(Material for this exercise Opens)

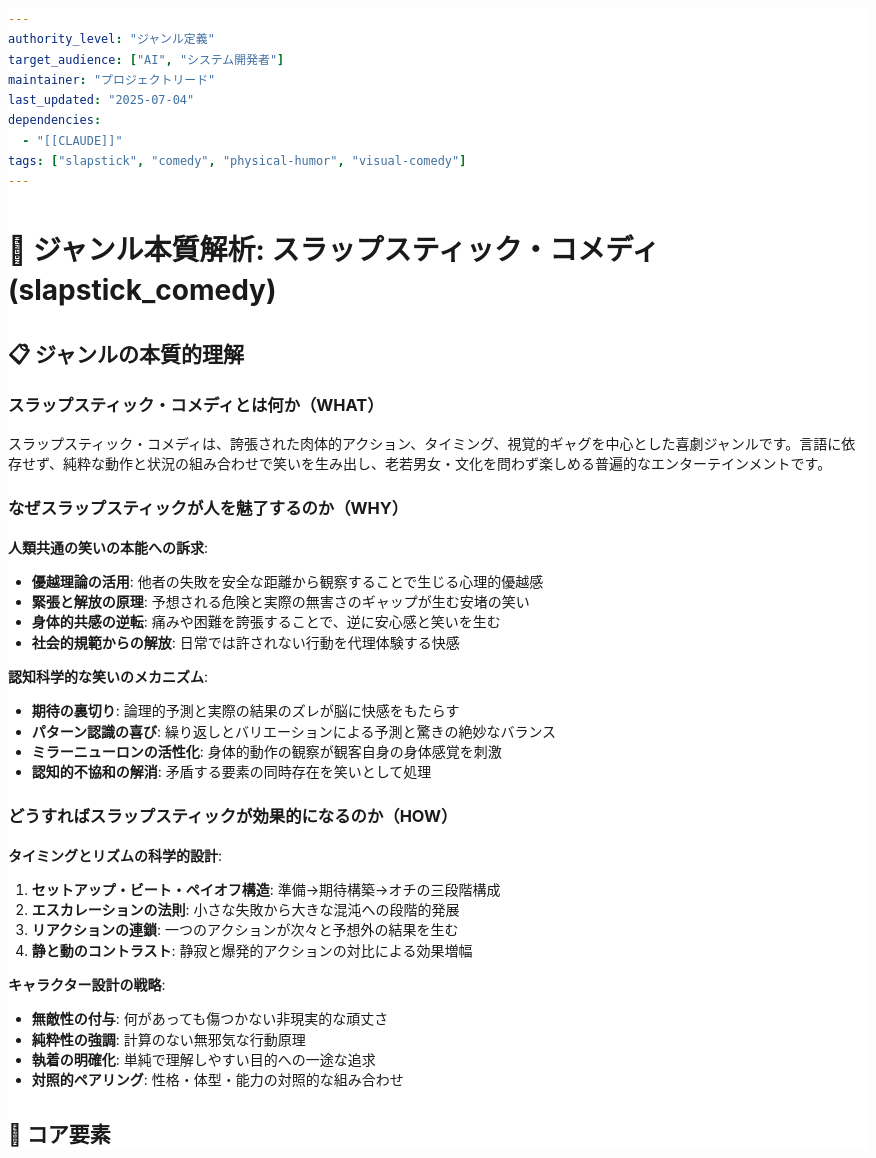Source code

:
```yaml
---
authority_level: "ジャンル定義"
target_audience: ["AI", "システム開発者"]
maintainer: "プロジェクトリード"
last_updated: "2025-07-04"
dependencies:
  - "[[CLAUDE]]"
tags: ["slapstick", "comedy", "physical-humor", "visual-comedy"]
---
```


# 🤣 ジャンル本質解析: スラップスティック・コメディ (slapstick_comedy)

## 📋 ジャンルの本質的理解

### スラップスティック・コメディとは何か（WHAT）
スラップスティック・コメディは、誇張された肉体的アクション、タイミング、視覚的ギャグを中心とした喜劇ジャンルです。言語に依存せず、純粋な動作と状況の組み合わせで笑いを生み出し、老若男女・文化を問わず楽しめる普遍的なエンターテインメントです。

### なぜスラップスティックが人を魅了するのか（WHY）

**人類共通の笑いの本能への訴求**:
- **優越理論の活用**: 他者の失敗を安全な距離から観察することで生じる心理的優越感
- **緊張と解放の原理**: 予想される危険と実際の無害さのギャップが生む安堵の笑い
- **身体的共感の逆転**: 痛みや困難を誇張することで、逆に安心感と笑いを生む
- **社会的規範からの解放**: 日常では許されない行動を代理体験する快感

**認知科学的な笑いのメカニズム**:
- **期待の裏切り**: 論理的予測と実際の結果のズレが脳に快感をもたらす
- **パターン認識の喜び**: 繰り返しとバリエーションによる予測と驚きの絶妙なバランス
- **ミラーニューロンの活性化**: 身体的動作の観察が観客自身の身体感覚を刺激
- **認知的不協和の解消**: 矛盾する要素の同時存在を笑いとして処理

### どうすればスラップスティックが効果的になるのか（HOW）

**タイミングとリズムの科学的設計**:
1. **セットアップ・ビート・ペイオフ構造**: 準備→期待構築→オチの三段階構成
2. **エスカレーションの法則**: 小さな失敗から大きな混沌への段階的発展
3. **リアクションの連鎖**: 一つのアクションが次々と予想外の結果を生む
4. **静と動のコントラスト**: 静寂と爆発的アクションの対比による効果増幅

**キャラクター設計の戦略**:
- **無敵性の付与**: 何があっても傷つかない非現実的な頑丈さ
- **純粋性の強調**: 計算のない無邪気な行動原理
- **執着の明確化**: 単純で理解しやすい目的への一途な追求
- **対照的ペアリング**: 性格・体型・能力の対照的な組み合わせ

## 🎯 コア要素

(Material for this exercise Closes)

• What to do:
Restate each of the entries above word for word and skip every image.

• Exercise output:
Source code

:
```yaml
---
authority_level: "ジャンル定義"
target_audience: ["AI", "システム開発者"]
maintainer: "プロジェクトリード"
last_updated: "2025-07-04"
dependencies:
  - "[[CLAUDE]]"
tags: ["slapstick", "comedy", "physical-humor", "visual-comedy"]
---
```


# 🤣 ジャンル本質解析: スラップスティック・コメディ (slapstick_comedy)

## 📋 ジャンルの本質的理解

### スラップスティック・コメディとは何か（WHAT）
スラップスティック・コメディは、誇張された肉体的アクション、タイミング、視覚的ギャグを中心とした喜劇ジャンルです。言語に依存せず、純粋な動作と状況の組み合わせで笑いを生み出し、老若男女・文化を問わず楽しめる普遍的なエンターテインメントです。

### なぜスラップスティックが人を魅了するのか（WHY）

**人類共通の笑いの本能への訴求**:
- **優越理論の活用**: 他者の失敗を安全な距離から観察することで生じる心理的優越感
- **緊張と解放の原理**: 予想される危険と実際の無害さのギャップが生む安堵の笑い
- **身体的共感の逆転**: 痛みや困難を誇張することで、逆に安心感と笑いを生む
- **社会的規範からの解放**: 日常では許されない行動を代理体験する快感

**認知科学的な笑いのメカニズム**:
- **期待の裏切り**: 論理的予測と実際の結果のズレが脳に快感をもたらす
- **パターン認識の喜び**: 繰り返しとバリエーションによる予測と驚きの絶妙なバランス
- **ミラーニューロンの活性化**: 身体的動作の観察が観客自身の身体感覚を刺激
- **認知的不協和の解消**: 矛盾する要素の同時存在を笑いとして処理

### どうすればスラップスティックが効果的になるのか（HOW）

**タイミングとリズムの科学的設計**:
1. **セットアップ・ビート・ペイオフ構造**: 準備→期待構築→オチの三段階構成
2. **エスカレーションの法則**: 小さな失敗から大きな混沌への段階的発展
3. **リアクションの連鎖**: 一つのアクションが次々と予想外の結果を生む
4. **静と動のコントラスト**: 静寂と爆発的アクションの対比による効果増幅

**キャラクター設計の戦略**:
- **無敵性の付与**: 何があっても傷つかない非現実的な頑丈さ
- **純粋性の強調**: 計算のない無邪気な行動原理
- **執着の明確化**: 単純で理解しやすい目的への一途な追求
- **対照的ペアリング**: 性格・体型・能力の対照的な組み合わせ

## 🎯 コア要素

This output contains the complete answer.